We have had many issues with household pests in the past.  We lost an entire cupboard's worth of food to pantry moths last summer, so naturally, he's a bit skeptical about keeping food waste on hand for two weeks or more.  I decided the best route to go would be to start with coffee grounds and eggshells.  Both are very compostable, both are things we use a lot, but neither should get stinky or attract bugs.

I've also decided to upgrade from the 32 ounce yogurt container (cause with coffee it would fill up right away) to a one gallon ice cream pail, which means that BF will have to eat one gallon of ice cream first.  That should make him more amenable.

Right now, this is very much in the experimental phase.  We'll see how it works for us, and we'll see how ambitious I am about bringing it to the farmer's market.  I'm really excited about this though--strangely excited.  This is something that I've wanted to try for so long, I'm just thrilled that I found a way to (potentially) make it work!

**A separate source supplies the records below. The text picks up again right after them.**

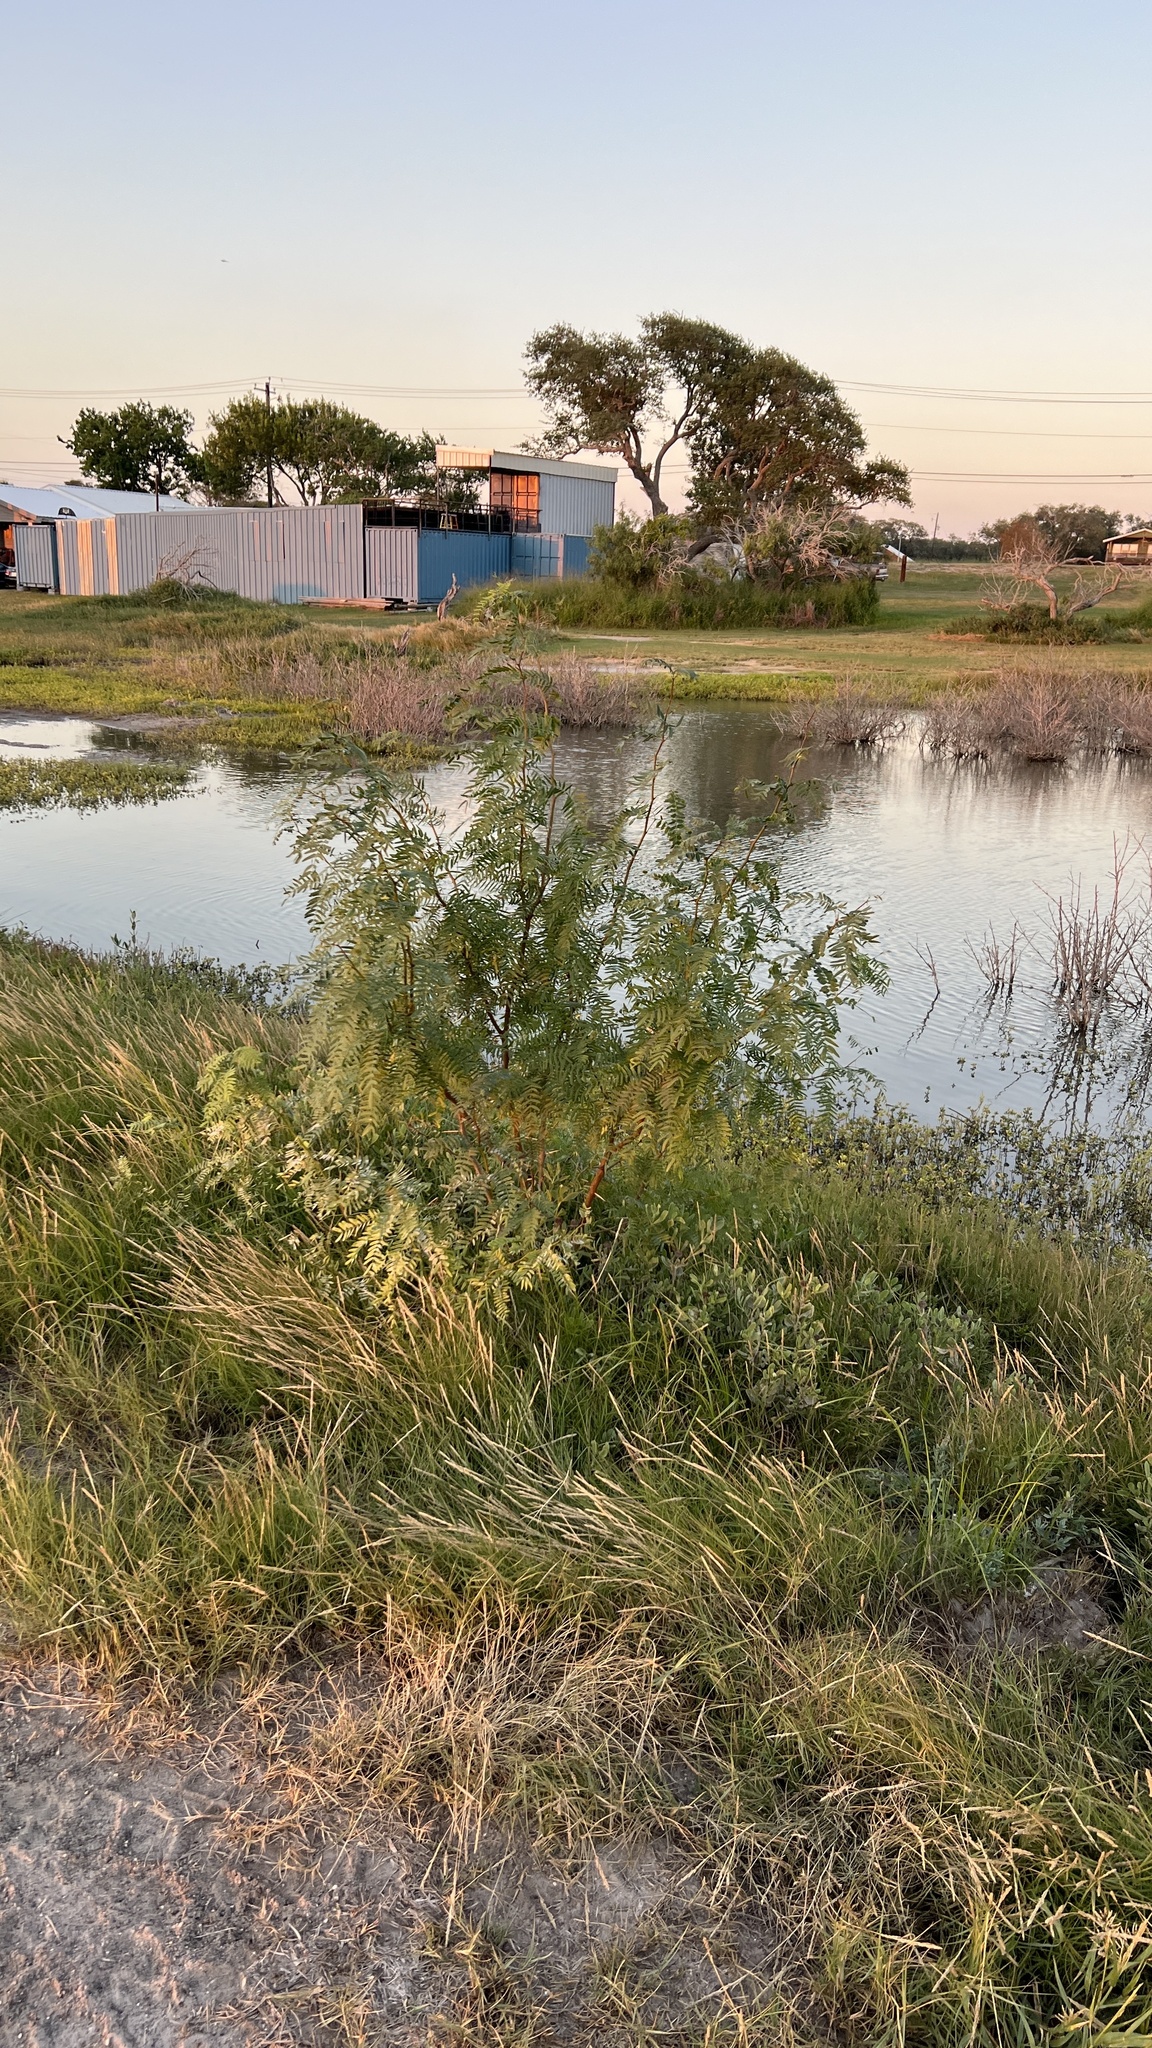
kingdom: Plantae
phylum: Tracheophyta
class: Magnoliopsida
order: Fabales
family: Fabaceae
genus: Prosopis
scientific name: Prosopis glandulosa
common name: Honey mesquite
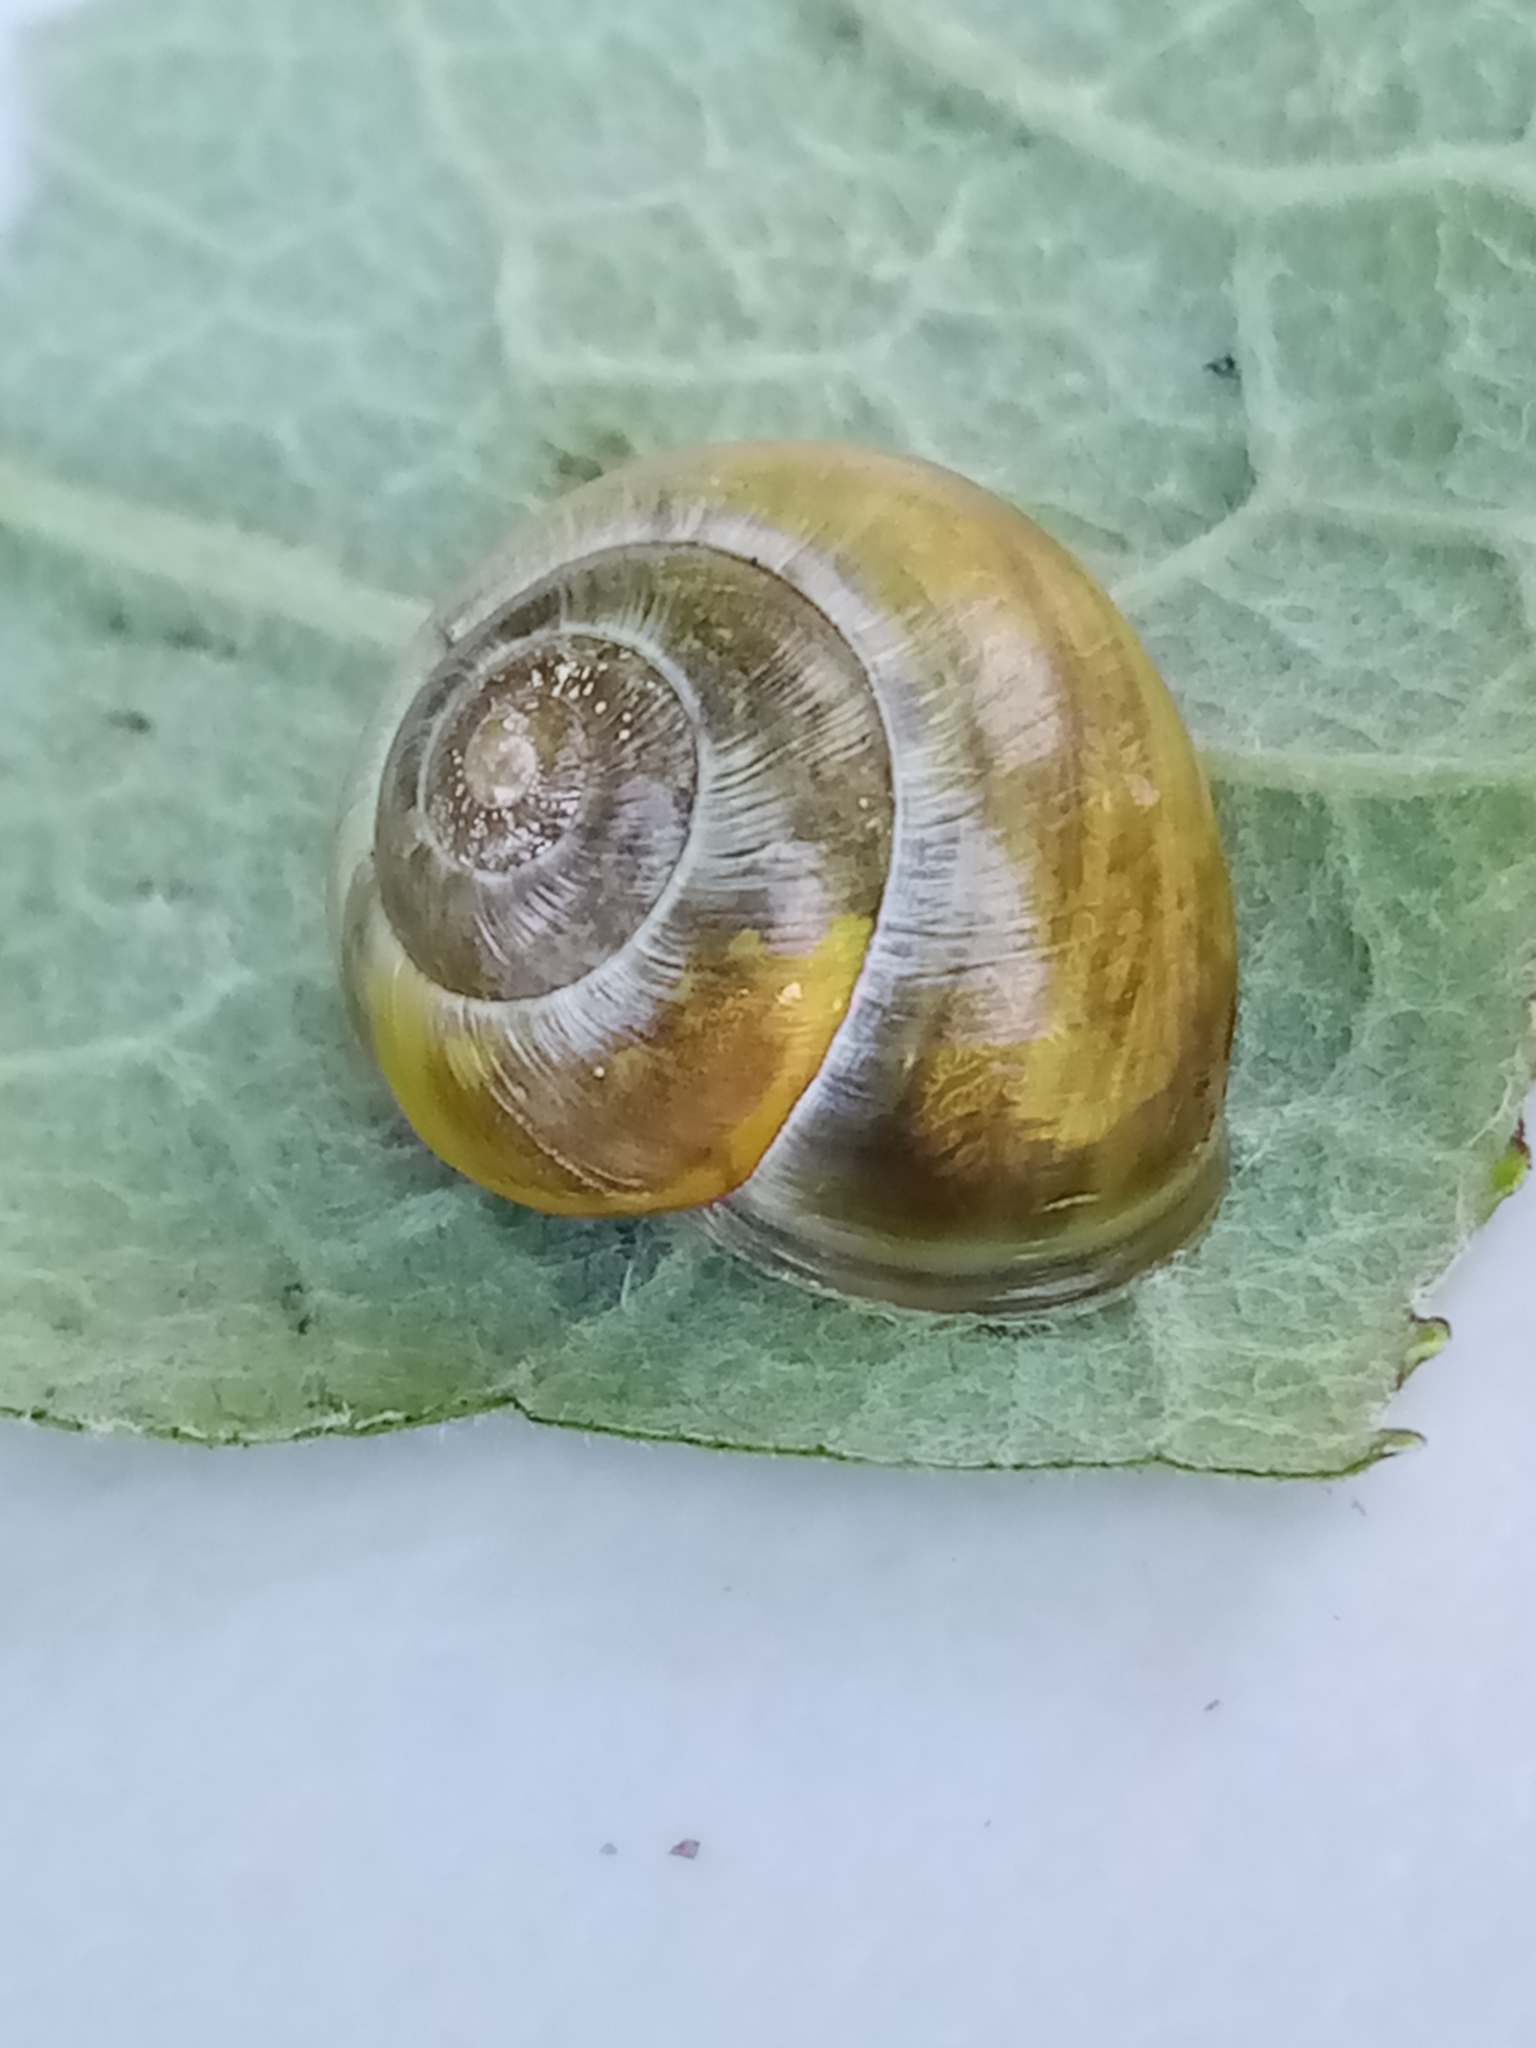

  1. I've wanted to do this too, but haven't tried it! I'm interested to see how you make it work. Our big thing is making sure the dogs don't get into it.

  2. Creating a compost bin is one of the main things that Jason and I can't wait to set up at the new house!

  3. my husband and I compost! We use a large tupperware container with a lid. We juice often, so we always put the waste in the container, as well as coffee grounds, shells, and the peels of vegetables we don't eat. Then we dump it in a ditch in our backyard (actually, my husband made a little section that's closed off from our dog, and we put it in there). The turnover is super high, and then we use it for dirt for our herb garden and veggies garden!